# Operation Airthief



## Njaco (Jan 22, 2008)

from "Fw 190 At War" by Alfred Price

By the beginning of 1942 it was clear that the capture of an airworthy Fw 190 would be of inestimable value to RAF Fighter Command. Yet in wrtime the aquisition of an example of the latest enemy fighter in an undamaged condition was a requirement far easier to state than to achieve. Nevertheless Captain Philip Pinckney, a Commando officer who was undeterred by the many obvious difficulties, put forward a proposal for 2 men to attempt to achieve by stealth what a battalion would not achieve by force: to steal one of the new German fighters and fly it back to England. For sheer effrontery the plan, which is reproduced in full below, can have few equals in military history. And it might just have succeeded.


MOST SECRET AND URGENT
To: Officer Commanding No 12 Commando
From: Captain Pinckney, E Troop, No 12 Commando

Sir,
I understand that as a matter of great urgency and importance a specimen Focke Wulf 190 is required in this country. I attach a proposal for procuring one of these aircraft.
——————
=== Given problem 1 ===
In the Operation Airthief excerpt, how many men did Captain Pinckney propose should steal the German fighter?
=== Given problem 2 ===
Do the following statements agree with the Operation Airthief excerpt? Answer yes or no for each, and quote the words from the excerpt that decide it.
(a) The proposal was sent from E Troop of No 12 Commando.
(b) The plan called for a battalion to seize the fighter by force.
(c) The memo is headed as a routine matter.
——————
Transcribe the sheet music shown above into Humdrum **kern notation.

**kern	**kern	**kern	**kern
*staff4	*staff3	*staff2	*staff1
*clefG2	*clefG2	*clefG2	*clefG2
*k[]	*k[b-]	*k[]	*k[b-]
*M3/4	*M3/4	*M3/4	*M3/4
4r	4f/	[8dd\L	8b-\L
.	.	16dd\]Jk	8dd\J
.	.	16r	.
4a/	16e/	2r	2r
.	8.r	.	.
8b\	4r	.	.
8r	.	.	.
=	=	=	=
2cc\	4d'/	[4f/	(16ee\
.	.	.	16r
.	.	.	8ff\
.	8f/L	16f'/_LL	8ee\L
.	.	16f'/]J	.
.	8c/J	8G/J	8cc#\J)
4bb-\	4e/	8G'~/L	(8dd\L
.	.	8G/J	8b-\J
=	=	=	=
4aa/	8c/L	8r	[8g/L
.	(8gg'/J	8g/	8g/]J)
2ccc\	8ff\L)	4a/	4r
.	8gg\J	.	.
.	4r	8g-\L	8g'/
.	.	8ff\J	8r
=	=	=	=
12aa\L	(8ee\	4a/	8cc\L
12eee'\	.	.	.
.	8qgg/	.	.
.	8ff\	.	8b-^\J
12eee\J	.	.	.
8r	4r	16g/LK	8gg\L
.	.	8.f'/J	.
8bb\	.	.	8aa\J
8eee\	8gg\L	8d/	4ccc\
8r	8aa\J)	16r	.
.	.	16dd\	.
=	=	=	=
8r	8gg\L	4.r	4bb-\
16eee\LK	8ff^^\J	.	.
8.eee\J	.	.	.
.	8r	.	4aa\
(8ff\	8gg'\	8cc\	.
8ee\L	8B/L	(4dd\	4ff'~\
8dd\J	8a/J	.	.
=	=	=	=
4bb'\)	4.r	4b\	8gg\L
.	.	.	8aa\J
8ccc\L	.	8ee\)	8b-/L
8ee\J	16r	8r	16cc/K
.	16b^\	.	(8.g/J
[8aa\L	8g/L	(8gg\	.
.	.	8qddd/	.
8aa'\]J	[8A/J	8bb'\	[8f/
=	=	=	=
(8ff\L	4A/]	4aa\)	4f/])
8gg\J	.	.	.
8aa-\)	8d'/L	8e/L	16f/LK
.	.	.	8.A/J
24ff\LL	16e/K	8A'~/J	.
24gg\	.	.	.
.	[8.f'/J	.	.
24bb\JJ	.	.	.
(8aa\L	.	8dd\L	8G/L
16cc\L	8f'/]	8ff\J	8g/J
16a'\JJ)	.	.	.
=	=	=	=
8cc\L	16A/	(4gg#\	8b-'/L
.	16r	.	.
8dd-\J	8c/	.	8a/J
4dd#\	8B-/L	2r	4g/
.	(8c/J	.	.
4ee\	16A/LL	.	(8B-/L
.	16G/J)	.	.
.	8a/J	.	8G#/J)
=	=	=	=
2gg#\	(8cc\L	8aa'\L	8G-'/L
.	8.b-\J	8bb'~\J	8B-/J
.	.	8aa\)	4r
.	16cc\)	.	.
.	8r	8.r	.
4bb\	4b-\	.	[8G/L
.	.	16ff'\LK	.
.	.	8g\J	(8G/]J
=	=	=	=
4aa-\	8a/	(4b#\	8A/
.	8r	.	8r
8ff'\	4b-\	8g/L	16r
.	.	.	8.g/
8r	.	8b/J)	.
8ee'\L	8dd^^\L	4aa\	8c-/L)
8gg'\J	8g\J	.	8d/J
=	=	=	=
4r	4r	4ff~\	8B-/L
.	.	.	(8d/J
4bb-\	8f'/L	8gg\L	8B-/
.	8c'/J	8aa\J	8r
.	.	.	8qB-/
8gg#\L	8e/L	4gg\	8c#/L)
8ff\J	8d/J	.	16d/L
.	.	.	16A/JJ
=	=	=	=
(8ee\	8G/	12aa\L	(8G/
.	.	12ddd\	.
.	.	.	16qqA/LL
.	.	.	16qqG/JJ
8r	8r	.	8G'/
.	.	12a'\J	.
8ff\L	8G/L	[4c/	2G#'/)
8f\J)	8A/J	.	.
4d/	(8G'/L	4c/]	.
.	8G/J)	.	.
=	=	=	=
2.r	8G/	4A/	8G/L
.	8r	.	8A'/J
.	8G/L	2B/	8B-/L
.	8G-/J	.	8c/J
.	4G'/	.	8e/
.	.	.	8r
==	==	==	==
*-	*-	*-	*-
——————
=== Complete output 1 ===
Two men.

=== Complete output 2 ===
(a) Yes: "From: Captain Pinckney, E Troop, No 12 Commando"
(b) No: "a proposal for 2 men to attempt to achieve by stealth what a battalion would not achieve by force"
(c) No: "MOST SECRET AND URGENT"